* [Dataset entries]
----

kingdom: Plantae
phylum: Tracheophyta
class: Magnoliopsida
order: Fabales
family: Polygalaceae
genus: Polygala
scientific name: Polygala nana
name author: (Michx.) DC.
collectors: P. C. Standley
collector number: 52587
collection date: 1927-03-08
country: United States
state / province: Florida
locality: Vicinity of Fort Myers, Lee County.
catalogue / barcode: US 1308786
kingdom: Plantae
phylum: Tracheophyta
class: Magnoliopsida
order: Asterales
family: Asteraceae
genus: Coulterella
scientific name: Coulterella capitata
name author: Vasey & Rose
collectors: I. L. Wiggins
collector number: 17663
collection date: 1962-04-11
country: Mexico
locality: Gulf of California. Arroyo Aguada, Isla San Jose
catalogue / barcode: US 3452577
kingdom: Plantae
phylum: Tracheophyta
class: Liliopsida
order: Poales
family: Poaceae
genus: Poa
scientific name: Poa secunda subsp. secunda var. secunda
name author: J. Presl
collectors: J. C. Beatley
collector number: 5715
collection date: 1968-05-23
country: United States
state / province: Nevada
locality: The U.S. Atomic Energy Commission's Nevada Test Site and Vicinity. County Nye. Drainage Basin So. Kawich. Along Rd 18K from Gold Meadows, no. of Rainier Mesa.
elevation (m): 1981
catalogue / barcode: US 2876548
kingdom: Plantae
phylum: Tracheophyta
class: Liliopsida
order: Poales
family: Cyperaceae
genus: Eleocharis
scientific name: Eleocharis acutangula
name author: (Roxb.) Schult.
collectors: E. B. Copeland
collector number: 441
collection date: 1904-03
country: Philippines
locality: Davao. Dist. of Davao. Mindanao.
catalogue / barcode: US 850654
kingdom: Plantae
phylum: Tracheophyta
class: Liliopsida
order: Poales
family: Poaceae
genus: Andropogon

----

* [EXERCISE BRIEF] Please report each line above that contains the string "number". Case counts.

* [COMPLETED EXERCISE]
collector number: 52587
collector number: 17663
collector number: 5715
collector number: 441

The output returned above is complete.